While much of the emphasis on the multi-car teams is directed to what the spectators think, other such as Super Comp racer Bob Wilson offers another view. This is a sportsman racer's take on things.
“A few years back a grade point system was put in place due to pit limitations at some tracks,” Wilson explained. “This system only affects or applies to the sportsman racers. Last year, two Grade Points were required to enter the Winternationals. This year it is four. Multi-car teams have multiple semi-trucks that take up pit parking. I can see running two cars in the same class, but not three cars plus a dragster and two motorcycles. Due you realize how many semi-trucks are parked in the pits for team Schumacher? Somewhere between 9-12 rigs.
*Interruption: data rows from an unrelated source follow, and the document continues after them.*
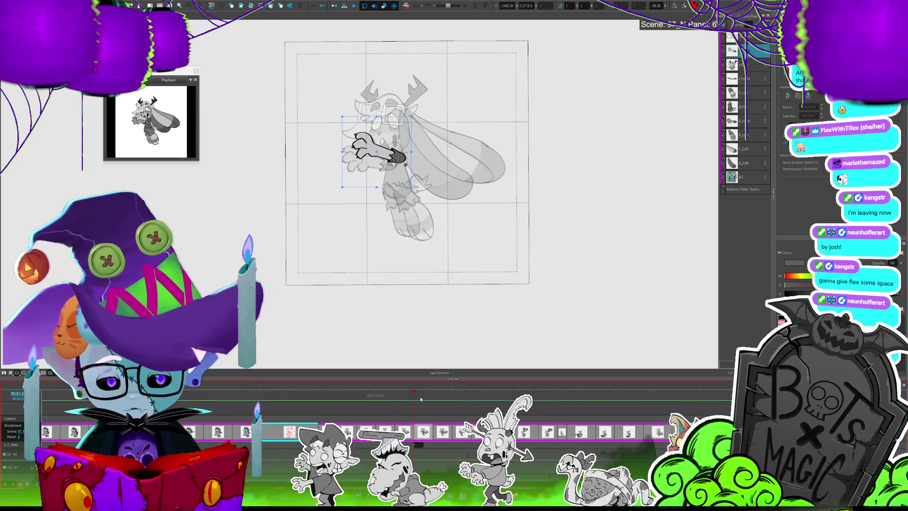
pyautogui.press('ctrl+z')
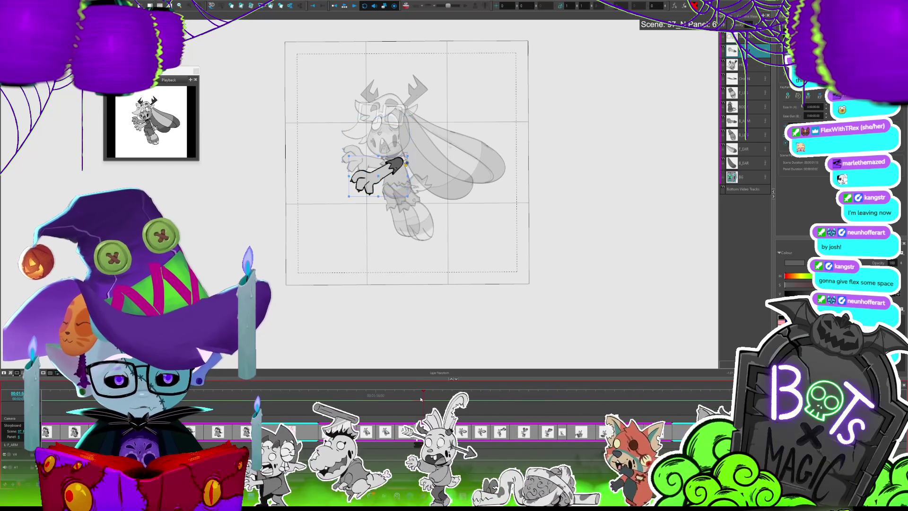
pyautogui.click(415, 403)
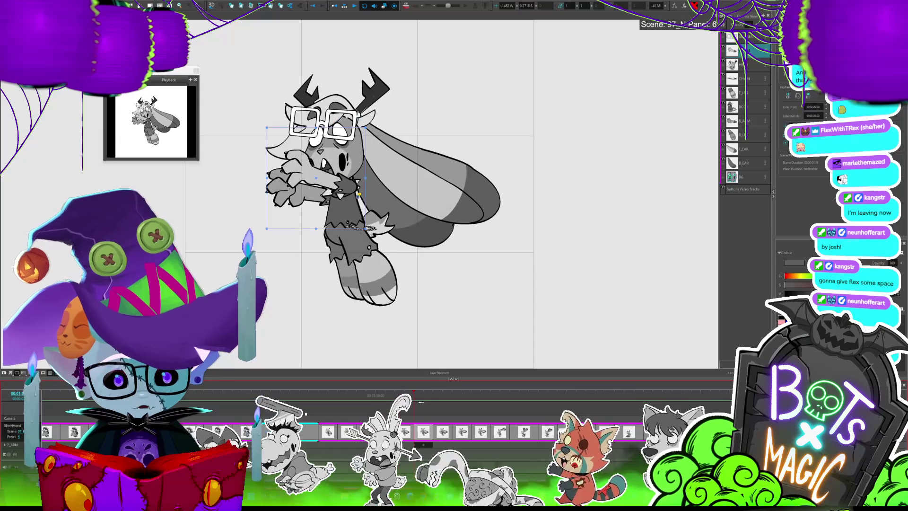
pyautogui.click(424, 403)
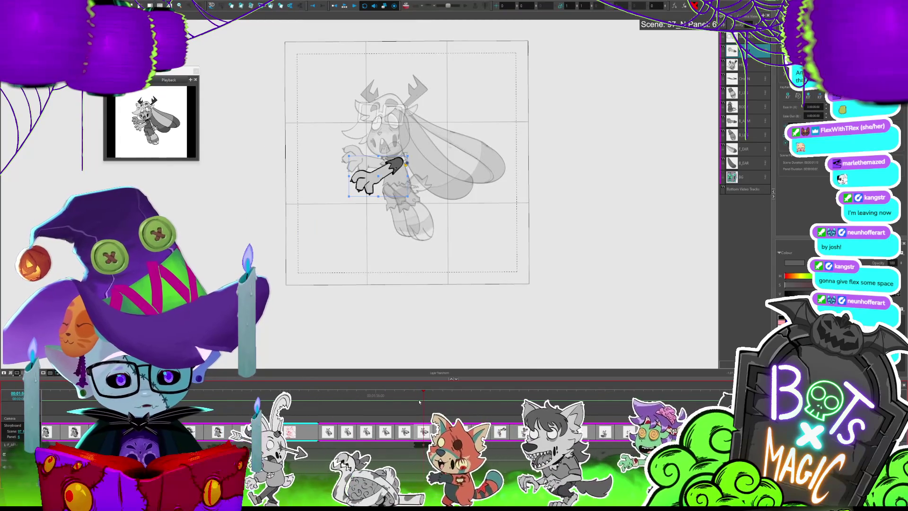
pyautogui.moveTo(419, 403)
pyautogui.mouseDown()
pyautogui.moveTo(520, 395)
pyautogui.moveTo(423, 396)
pyautogui.mouseUp()
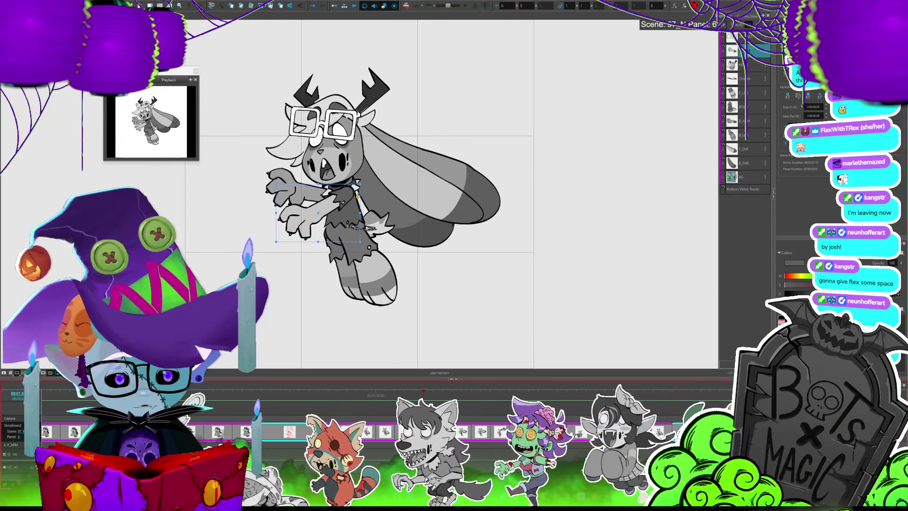
pyautogui.press('shift+l')
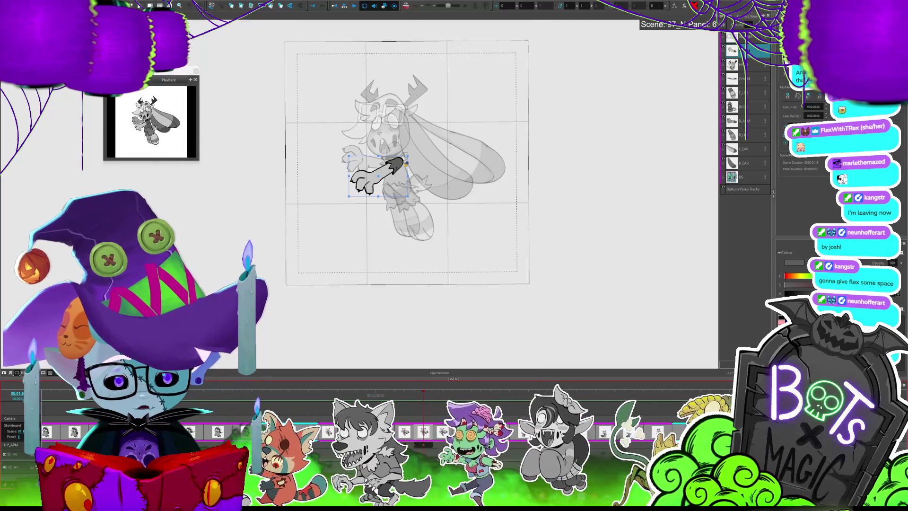
# - Spread the F_ARM layer motion over the next 4 panels
pyautogui.rightClick(59, 80)
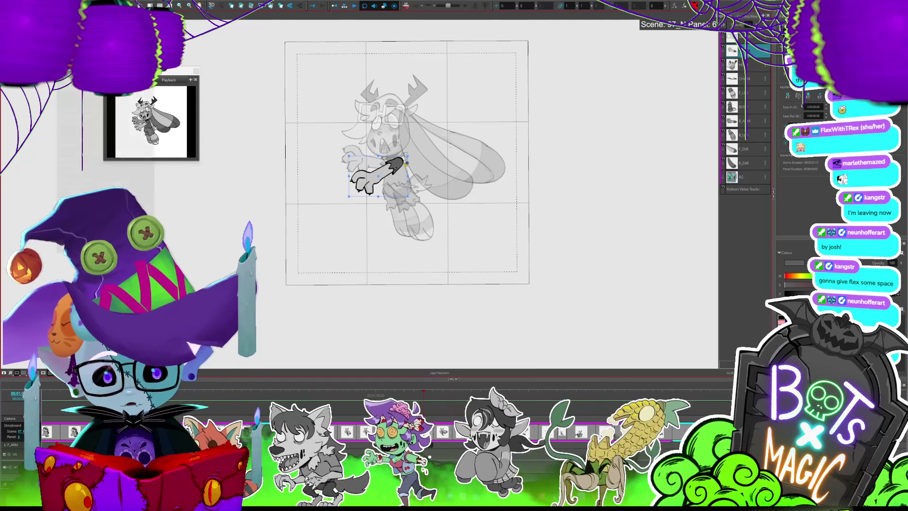
pyautogui.click(75, 221)
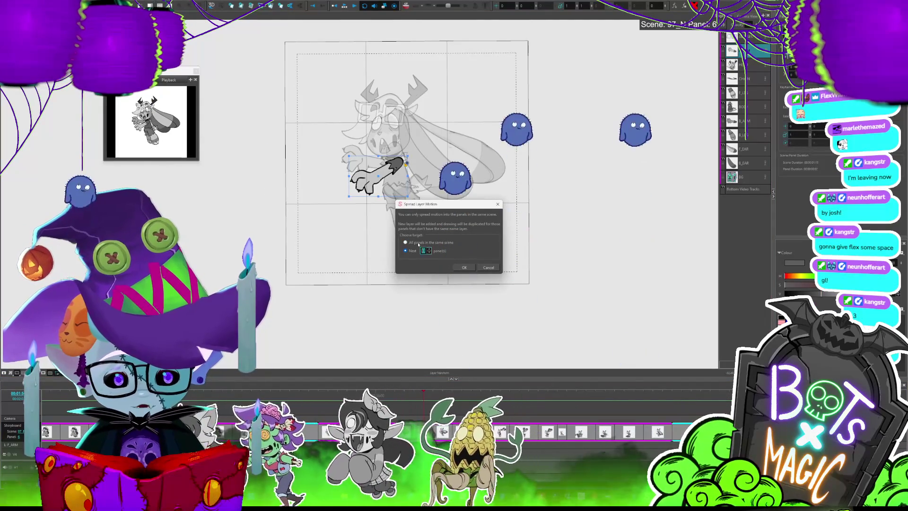
pyautogui.write('4')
Add team Force to that and there is about 20 rigs taking up pit parking.”
“As a sportsman racer I am all for earning my way into a race. However, multi-car teams are definitely taking over the pits and bumping the sportsman racer out of already limited pit parking.”
The majority of spectators that we quizzed about the Schumacher incident admitted that they would have handled the situation in the same general manner that he did.
Nunzio Valerie Jr., of Rochester , NY , suggests, “What I would have done different was said, ‘Because Whit is in the hunt for the title, we're giving his team lane choice. If Gary beats him so be it, but just as lower ET between two unrelated cars earns lane choice, under our team umbrella, the car higher in the points chase will get to choose."
The only thing Buzzz Miller of Peoria , Az., might have handled differently is Schumacher's response to criticism. Miller explained, “I would do the same. Give lane choice up and make a race of it from there. That was perfect. No team dove. Just a heavy advantage and race heads up. I would not lie about it when asked on camera, though.”
So how would the NHRA handle a situation if team orders became commonplace?
“I think it's our job to maintain integrity,” reiterated Light. “It happens in just about every sport and they have worked together as a team. Our sport is different because there aren't 43 cars on the track. If it becomes a problem, we will address it.”
Until then, the fans have the ultimate ruling by spending their hard-earned money to attend the drag races.